Financial-Times / dj-sheet-reader

Reads Google Spreadsheets and transforms them into a simple data structure. Used inside Bertha.
MIT License
4 stars 1 forks source link

Columns to array conversion adding an extraneous null value #54

Open joannaskao opened 2 years ago

joannaskao commented 2 years ago

Since moving to the new version of the Google Sheet API and using https://github.com/Financial-Times/dj-sheet-reader/, turning columns into arrays seems to be adding a null value as the first value in the array.

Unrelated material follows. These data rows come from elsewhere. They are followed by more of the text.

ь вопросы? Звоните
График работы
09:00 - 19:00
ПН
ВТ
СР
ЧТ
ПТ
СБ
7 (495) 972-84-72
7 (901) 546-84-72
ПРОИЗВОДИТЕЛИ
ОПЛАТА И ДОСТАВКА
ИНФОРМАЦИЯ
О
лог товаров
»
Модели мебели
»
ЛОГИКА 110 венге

Example Google Sheet (being used in production, so please make a new version before fiddling around with the content): https://docs.google.com/spreadsheets/d/1zUMzHn5SgZlAAfQJldvWKbaI5TSPqnzOig4YZqq6wo8/edit#gid=0 Bertha link: https://bertha.ig.ft.com/view/publish/gss/1zUMzHn5SgZlAAfQJldvWKbaI5TSPqnzOig4YZqq6wo8/data

kavanagh commented 2 years ago

Ok, so just for the record (in case someone doesn't have access to the sheet or it is changed later), here's an example of that use case.

Spreadsheet input:

column.1 column.2 column.3
a b c

JSON output:

[
  {
    "column": [
      null,
      "a",
      "b",
      "c",
    ] 
  }
]

I've never seen an array created in this way before. It's certainly not something I've ever tested, supported or documented. I'm actually surprised it worked before, especially in the way you say it did. I guess that this worked the way it did before by accident and probably a quirk of the underlying google API or even Node/V8 version change.

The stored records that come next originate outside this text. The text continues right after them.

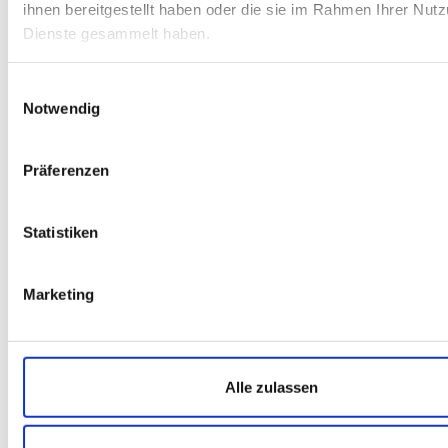
ihnen bereitgestellt haben oder die sie im Rahmen Ihrer Nut
Dienste gesammelt haben.
Einwilligungsauswahl
Notwendig
Präferenzen
Statistiken
Marketing
Alle zulassen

I would expect the current behaviour to be correct because the index starts at 1, rather than 0.

I'll have a look into why it was like this before and that might suggest what to do about it. I'd prefer not to support this case because it seems wrong to use an array index starting at 1.

kavanagh commented 2 years ago

Actually, thinking about this, the original behaviour should never have been to output an array but an object instead. This is what I would expect to have happened before:

Spreadsheet input:

column.1 column.2 column.3
a b c

JSON output:

[
  {
    "column": {
      "1": "a",
      "2": "b",
      "3": "c",
    }
  }
]

@joannaskao Do you have an example JSON that hasn't been republished since the upgrade (and therefore still has JSON created by the old version)?

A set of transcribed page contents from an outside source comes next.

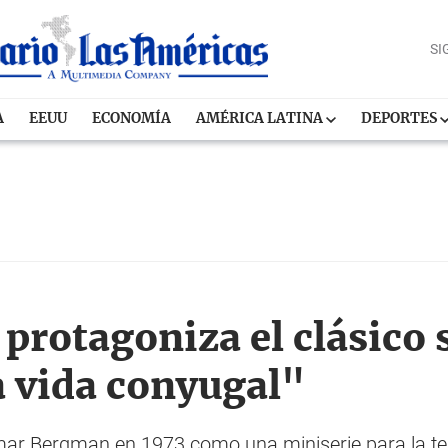
SI
A
EEUU
ECONOMÍA
AMÉRICA LATINA
DEPORTES
 protagoniza el clásico 
a vida conyugal"
mar Bergman en 1973 como una miniserie para la tel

Also, the the fact this worked before probably has something to do with the application code that consumed this data. if I could take a look at the lines of code that read in the choices array, that would help me understand it more.

I'm not sure why it's outputting an array now, I'll look into that too.

joannaskao commented 2 years ago

@kavanagh Here's an Bertha link to one that was republished before: https://bertha.ig.ft.com/view/publish/gss/1PVNh0fGXM3Su8J4tKAio6b9m24i2xdPHskS_moAmnXo/data (spreadsheet is https://docs.google.com/spreadsheets/u/1/d/1PVNh0fGXM3Su8J4tKAio6b9m24i2xdPHskS_moAmnXo/edit#gid=1248452580) (again both are in production, though I don't expect anyone to ever republish these again)